I experienced that the clear view of a process can quickly be lost if there are some nested loops or branches. In some cases I would have been happy if the "Branch" operator was a simple one instead of a super operator, delivering the input data either to a 'then' or an 'else' output port. This way you wouldn't have the chance of combining or delivering modified input data for each port, but in most cases this wasn't necessary for me. This could be a simple and clear switch for a different flow of data dependent on the condition and perhaps an alternative to the usual "Branch" operator for simple decisions. But this was just a thought coming to my mind a few times during process design...
           
My actual question is something different: I don't know how the different loops are internally translated into Java code, but they should make use of one of the language's standard methods, I guess. Is there a way of controlling loops in RapidMiner by calls as they are possible in Java (continue/break)? Or does this conflict with the process structure of RapidMiner? Before trying to add some (hopefully simple) operators for these tasks I wanted to make sure if it's possible at all.
Maybe you also have some alternative suggestions. In the current case I am using "Loop examples" on a list of URLs, retrieve each page via "Get Page" and then follows some information extraction. I already had to add one "Branch" after the "Get Page" to avoid that the process fails if a single page wasn't retrieved properly (due to connection problems or something else). Now there are some cases that make the following XPath interpreter abort the process due to invalid XHTML code. In this case the page doesn't contain useful information and the the current loop iteration can stop at this point. Instead of using another super operator and putting the major part of the process inside it, I would prefer a simple single operator or something similar to skip/stop the iteration without any result. If I am just eliminating the error sources (as I did for now) this results in mostly empty examples that have to be filtered out later.
I hope my idea and question becomes understandable, but perhaps I am just thinking into the wrong direction and someone wants to point me towards a proper solution 
           
           
Best regards,
Matthias
           
P.S. The only related question I found was in an older topic (http://rapid-i.com/rapidforum/index.php/topic,892.0.html)which didn't provide a real solution.
          I experienced that the clear view of a process can quickly be lost if there are some nested loops or branches. In some cases I would have been happy if the "Branch" operator was a simple one instead of a super operator, delivering the input data either to a 'then' or an 'else' output port. This way you wouldn't have the chance of combining or delivering modified input data for each port, but in most cases this wasn't necessary for me. This could be a simple and clear switch for a different flow of data dependent on the condition and perhaps an alternative to the usual "Branch" operator for simple decisions. But this was just a thought coming to my mind a few times during process design...

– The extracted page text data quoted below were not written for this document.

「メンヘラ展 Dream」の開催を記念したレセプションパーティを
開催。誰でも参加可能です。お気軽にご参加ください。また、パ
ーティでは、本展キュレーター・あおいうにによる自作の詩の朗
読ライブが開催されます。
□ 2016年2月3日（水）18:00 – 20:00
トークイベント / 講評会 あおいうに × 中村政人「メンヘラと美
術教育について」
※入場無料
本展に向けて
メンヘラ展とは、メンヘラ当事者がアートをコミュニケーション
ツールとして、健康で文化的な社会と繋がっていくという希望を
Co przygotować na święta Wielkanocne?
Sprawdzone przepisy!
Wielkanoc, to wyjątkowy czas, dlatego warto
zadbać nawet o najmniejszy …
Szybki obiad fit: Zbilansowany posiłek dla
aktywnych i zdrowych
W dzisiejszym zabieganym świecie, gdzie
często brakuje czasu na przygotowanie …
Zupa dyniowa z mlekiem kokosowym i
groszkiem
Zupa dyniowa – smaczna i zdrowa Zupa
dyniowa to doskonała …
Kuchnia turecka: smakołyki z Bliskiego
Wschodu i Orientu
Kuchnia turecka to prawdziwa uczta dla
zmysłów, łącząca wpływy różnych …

My actual question is something different: I don't know how the different loops are internally translated into Java code, but they should make use of one of the language's standard methods, I guess. Is there a way of controlling loops in RapidMiner by calls as they are possible in Java (continue/break)? Or does this conflict with the process structure of RapidMiner? Before trying to add some (hopefully simple) operators for these tasks I wanted to make sure if it's possible at all.

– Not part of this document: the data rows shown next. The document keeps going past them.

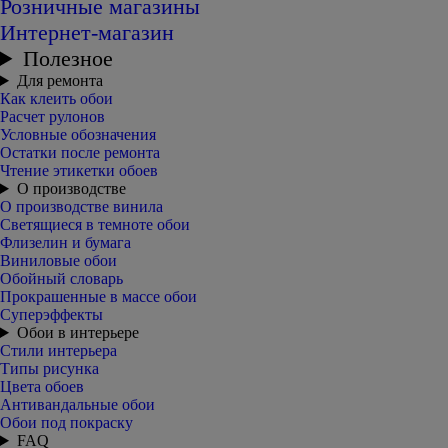
Розничные магазины
Интернет-магазин
Полезное
Для ремонта
Как клеить обои
Расчет рулонов
Условные обозначения
Остатки после ремонта
Чтение этикетки обоев
О производстве
О производстве винила
Светящиеся в темноте обои
Флизелин и бумага
Виниловые обои
Обойный словарь
Прокрашенные в массе обои
Суперэффекты
Обои в интерьере
Стили интерьера
Типы рисунка
Цвета обоев
Антивандальные обои
Обои под покраску
FAQ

Maybe you also have some alternative suggestions. In the current case I am using "Loop examples" on a list of URLs, retrieve each page via "Get Page" and then follows some information extraction. I already had to add one "Branch" after the "Get Page" to avoid that the process fails if a single page wasn't retrieved properly (due to connection problems or something else). Now there are some cases that make the following XPath interpreter abort the process due to invalid XHTML code. In this case the page doesn't contain useful information and the the current loop iteration can stop at this point. Instead of using another super operator and putting the major part of the process inside it, I would prefer a simple single operator or something similar to skip/stop the iteration without any result. If I am just eliminating the error sources (as I did for now) this results in mostly empty examples that have to be filtered out later.
I hope my idea and question becomes understandable, but perhaps I am just thinking into the wrong direction and someone wants to point me towards a proper solution
 
           Best regards,
Matthias
P.S. The only related question I found was in an older topic (http://rapid-i.com/rapidforum/index.php/topic,892.0.html)which didn't provide a real solution.
           Tagged:
          
          
           0
           
          
         
 
          
 Maven
Maven
Answers
well, there's this nice operator "Handle Exception" which will catch the exception of it's inner operators and then let the loop continue to work. All you have to to is to ensure the outputs are always suitable for the following operators.
Of course the Java Controll Structures are used for implementing the loop. But it isn't as simple to trap out of this loops as writing a script with "break". This won't work, you are in a completely different class's method then!
Coincidently we discussed this problem here and I think the better place to solve this hole issue is to change the behavior of the getPage operator.
What do you think?
Greetings,
Sebastian